The Tianfu centre will focus on fusion reactor materials research and development, key subsystem testing and validation, and key component development. The priority task will be to solve technological problems in thermonuclear reactors. The total planned area is approximately 500 acres and construction will be carried out in stages. The first phase, completed and commissioned in May 2026, focuses on addressing radiation damage to structural materials in fusion reactors. It is planned to build a complex installation for irradiating materials from thermonuclear reactors designed to provide critical support in performance assessment and engineering applications of key materials.
Developments in Hefei and Chengdu are two branches of the same national roadmap. The projects relate to one another as consecutive steps. The Hefei Hub (housing EAST, CRAFT, and BEST) is the academic and engineering birthplace. China Fusion Energy was specifically created to take the breakthroughs proven in Hefei and scale them into actual commercial power plants connected to the national grid.

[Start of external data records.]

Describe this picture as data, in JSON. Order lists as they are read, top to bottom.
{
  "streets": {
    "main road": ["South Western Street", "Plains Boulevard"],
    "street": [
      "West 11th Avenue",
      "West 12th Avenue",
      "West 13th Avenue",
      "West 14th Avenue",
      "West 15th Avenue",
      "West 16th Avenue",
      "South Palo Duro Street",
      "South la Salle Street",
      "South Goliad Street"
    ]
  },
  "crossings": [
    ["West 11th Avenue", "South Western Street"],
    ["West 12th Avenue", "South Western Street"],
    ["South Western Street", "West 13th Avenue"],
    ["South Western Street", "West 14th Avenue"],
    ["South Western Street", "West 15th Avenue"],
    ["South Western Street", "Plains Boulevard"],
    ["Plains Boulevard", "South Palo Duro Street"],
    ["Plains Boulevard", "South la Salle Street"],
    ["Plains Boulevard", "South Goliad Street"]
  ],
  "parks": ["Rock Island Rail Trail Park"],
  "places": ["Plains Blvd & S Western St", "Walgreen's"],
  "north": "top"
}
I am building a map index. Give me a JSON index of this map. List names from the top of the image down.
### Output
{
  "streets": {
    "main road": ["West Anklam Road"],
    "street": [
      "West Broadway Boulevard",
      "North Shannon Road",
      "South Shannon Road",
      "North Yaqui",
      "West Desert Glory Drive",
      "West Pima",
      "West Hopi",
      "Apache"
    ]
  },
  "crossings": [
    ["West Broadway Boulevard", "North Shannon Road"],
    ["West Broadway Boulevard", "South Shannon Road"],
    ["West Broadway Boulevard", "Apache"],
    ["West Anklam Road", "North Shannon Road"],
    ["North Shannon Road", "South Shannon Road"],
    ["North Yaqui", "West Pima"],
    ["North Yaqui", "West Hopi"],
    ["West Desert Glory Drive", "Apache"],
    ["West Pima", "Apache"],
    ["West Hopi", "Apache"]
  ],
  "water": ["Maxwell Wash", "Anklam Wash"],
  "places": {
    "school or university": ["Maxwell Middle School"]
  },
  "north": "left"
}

While the corporate headquarters and digital R&D for China Fusion are expanding in places like Shanghai and Chengdu, the physical technology is deeply intertwined. For example, Sichuan Heavy Industry Fusion is a direct capital shareholder in China Fusion. This means the heavy industrial manufacturing plants in Sichuan will be the ones mass-producing the massive 400-tonne Dewar bases, cryostats, and vacuum chambers originally conceptualised and tested at the CRAFT facility in Hefei.
In Hefei, BEST is scheduled to finish assembly by 2027 to demonstrate actual net-energy “burning plasma”. The expansion of the fusion technology research centre in Tianfu prepares the industrial supply chain, commercial financing, and system designs so that the moment BEST proves net-energy production, CNNC can immediately begin building the full-scale pilot reactors (CFETRs) to deliver electricity to the grid by the 2030s. In short: Hefei invents and tests the core technology, while the new Chengdu facility is building the corporate and industrial infrastructure required to replicate that technology at a mass-factory scale.

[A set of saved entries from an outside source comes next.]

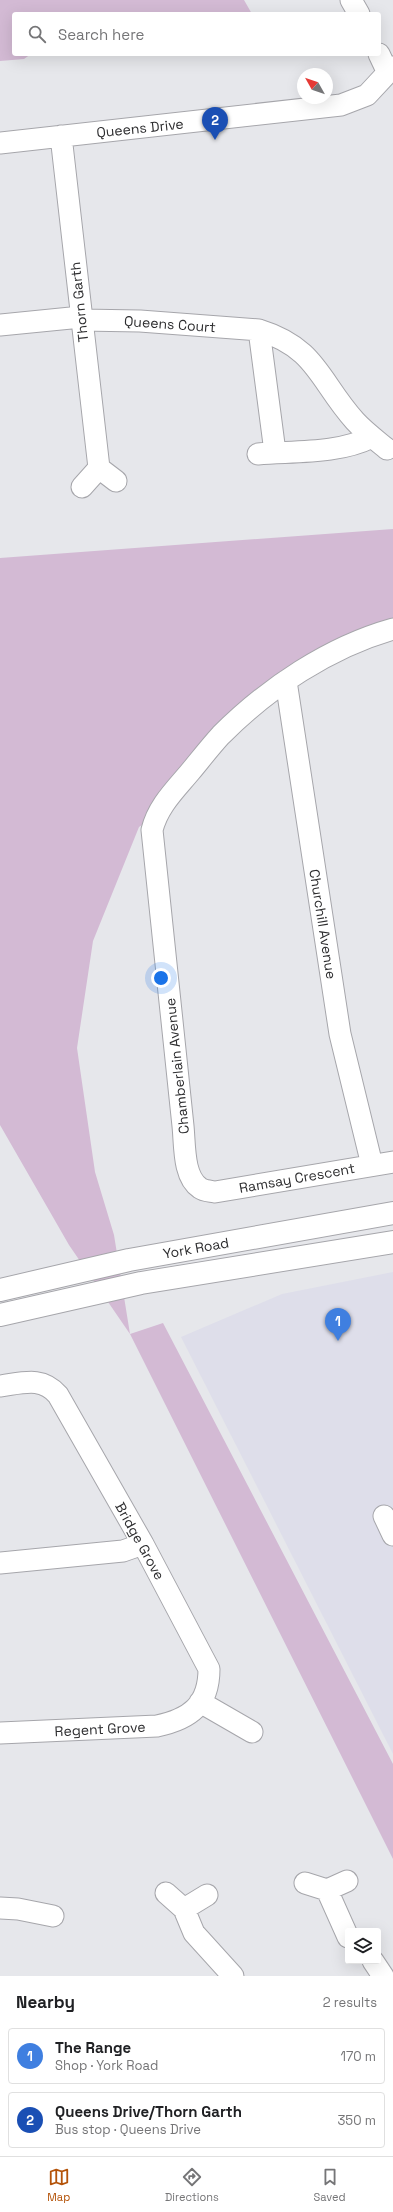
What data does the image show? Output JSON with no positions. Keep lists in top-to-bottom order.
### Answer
{
  "streets": {
    "highway": ["York Road"],
    "street": [
      "Queens Drive",
      "Thorn Garth",
      "Queens Court",
      "Churchill Avenue",
      "Chamberlain Avenue",
      "Ramsay Crescent",
      "Bridge Grove",
      "Regent Grove"
    ]
  },
  "crossings": [
    ["Queens Drive", "Thorn Garth"],
    ["Thorn Garth", "Queens Court"],
    ["Churchill Avenue", "Chamberlain Avenue"],
    ["Churchill Avenue", "Ramsay Crescent"],
    ["Chamberlain Avenue", "Ramsay Crescent"],
    ["Bridge Grove", "Regent Grove"]
  ],
  "north": "top left",
  "page": {
    "search": "Search here",
    "pins": ["2", "1"],
    "heading": ["Nearby", "2 results"],
    "list": [
      {
        "mark": "1",
        "name": "The Range",
        "note": "Shop · York Road",
        "value": "170 m"
      },
      {
        "mark": "2",
        "name": "Queens Drive/Thorn Garth",
        "note": "Bus stop · Queens Drive",
        "value": "350 m"
      }
    ],
    "nav": ["Map", "Directions", "Saved"]
  }
}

While Hefei’s EAST and BEST reactors test heavy engineering hardware, CNNC operates its own next-generation fusion research platform – Huanliu-3 (HL-3) in Chengdu. It is housed inside the Southwestern Institute of Physics directly affiliated with CNNC. While both HL-3 and EAST are both high-level tokamaks, they are built by different entities to focus on completely separate technical challenges.
EAST is designed to prove that a reactor can hold a magnetic field completely stable for long periods of time without the plasma breaking down or melting the container. HL-3 is designed to recreate the absolute peak conditions needed to trigger real fusion, generating maximum plasma current and pushing core temperatures past 150m degrees Celsius.
EAST was built earlier and used imported or internationally co-developed diagnostic equipment during its early life cycle. HL-3 is China’s first entirely home-grown, next-generation tokamak. It is equipped with highly specialised diagnostic tech, helping to perfect the parts that CNNC will mass-produce. EAST is an academic testing bed. It works to solve pure physics questions about plasma behaviour. HL-3 is the direct precursor to a working commercial power plant. It is testing exotic advanced magnetic fields and new divertor configurations specifically to figure out how to efficiently remove excess heat when connected to an actual electrical grid.
China Fusion was established to serve as the unified “national team” driving the commercialisation, overall system design, and digital R&D needed to turn laboratory physics into grid-connected electricity.